Since that film (and in some part due to it) those actors have achieved great professional success and won countless accolades and awards. More importantly to Rubin, “they created the best version of those characters that I could possibly have imagined.”

He remembers “The Talented Mr. Ripley” as “the apotheosis of what a great casting experience is, which is using my knowledge of actors’ abilities to find a role that gives them full flower as artists to create something.”

Rubin stepped into a new role himself in 2019, when he became the first casting director to act as president of the Academy of Motion Picture Arts and Sciences. In his tenure as president, which ended this year, he was involved in the academy’s Governors Awards, which is when “the Board of Governors bestows honorary Oscars to people who have done great work but have not necessarily been honored sufficiently for it.”

It was Rubin’s job to pick up the phone and call the winners — one of whom was the playwright Elaine May, whose one-act play Rubin watched all those years ago in New York.
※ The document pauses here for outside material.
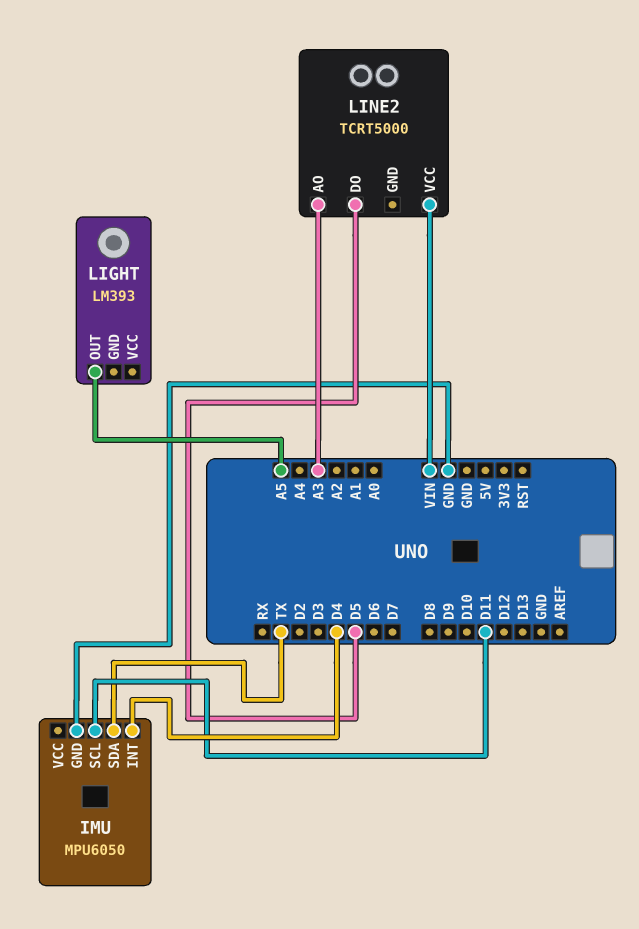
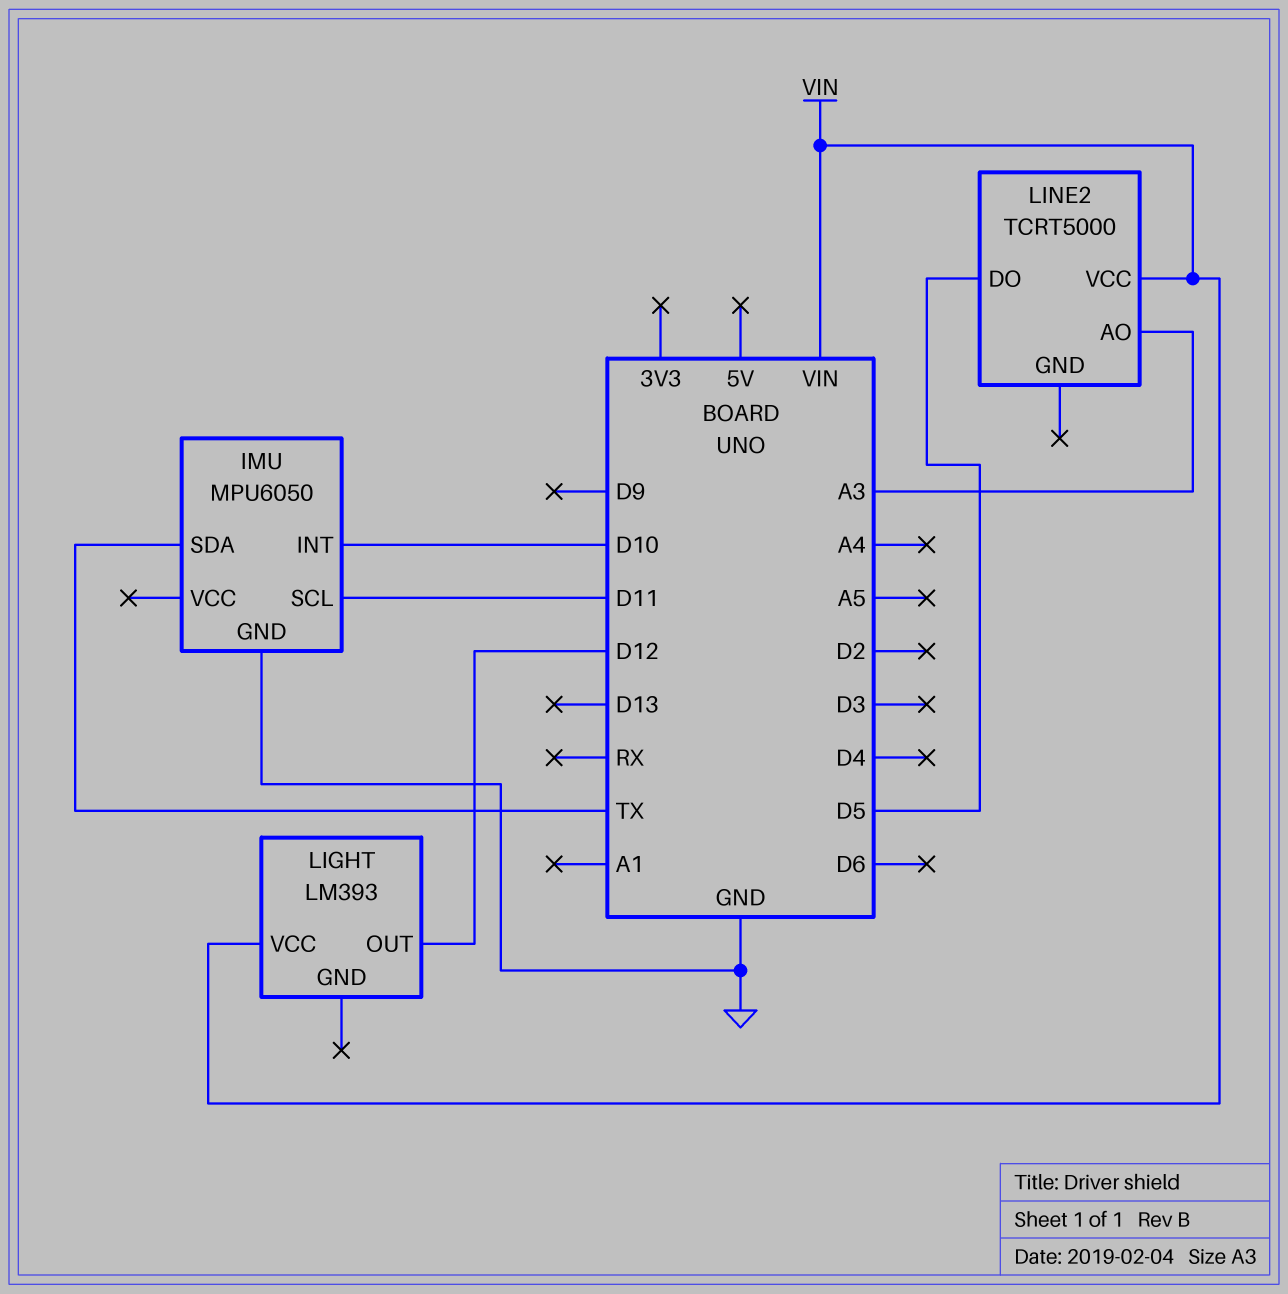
IMU pin INT: D4 -> D10
LIGHT pin OUT: A5 -> D12
LIGHT pin VCC: none -> VIN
“I did have a flashback to myself as probably, I don’t know, an 11-year-old, seeing the one-act Elaine May play off-Broadway with my mom and her friend,” he said. “It’s what Oprah Winfrey would call a full circle moment.”

Rubin speaks at the annual Governors awards. Photo courtesy of the Academy of Motion Picture Arts and Sciences.

These days, Rubin is as busy as ever. He just finished working on “Welcome to Chippendales,” a Hulu limited series about the male dance troupe best known for its striptease performances. It’s a story of “ruthless ambition, murder, suicide, and drug abuse,” he told me.

“Big Little Lies” fans (myself and my mom included) will be happy to hear that Rubin’s next project is another Hulu adaptation of a Liane Moriarty book, “Apples Never Fall.” At this point, he thinks he understands Moriarty’s tone, and he’s excited that it’s a family drama.

“I tend to be drawn toward dysfunctional family stories, and I think it’s because I was an only child of a single parent,” he theorized. “And so family stories are fascinating and exotic to me.”

When he’s not working behind the scenes, Rubin finds time to be in front of the screen.

“As a casting director, it’s my obligation to see something of nearly everything because it’s my job to have an encyclopedic knowledge of the acting community, so I do see a lot when it comes to television,” he said “I’m more someone who samples because I have to move on to the next show.”

Rubin’s recommendations? TV’s “The Bear,” “Ozark,” and “White Lotus” are among the titles he’s recently been “hooked by.”

“You wouldn’t be surprised to hear that I am drawn toward actor intensive pieces rather than special effects intensive pieces,” he said. “Not that I don’t admire the special effects achievements … but as an audience member, as well as a casting director, I’m drawn toward very human stories, and never happier than when I’m watching something on screen which has two close-ups of two faces going at it.”

As for the future of film and television, Rubin looks for the innovative and provocative.

“What I’m drawn toward are filmmakers, both on film and television, …who are not repeating themselves or repeating things that have already been on the screen,” he told me thoughtfully. “[People] telling stories in new ways, and telling new stories in new ways — material that feels like fresh territory.”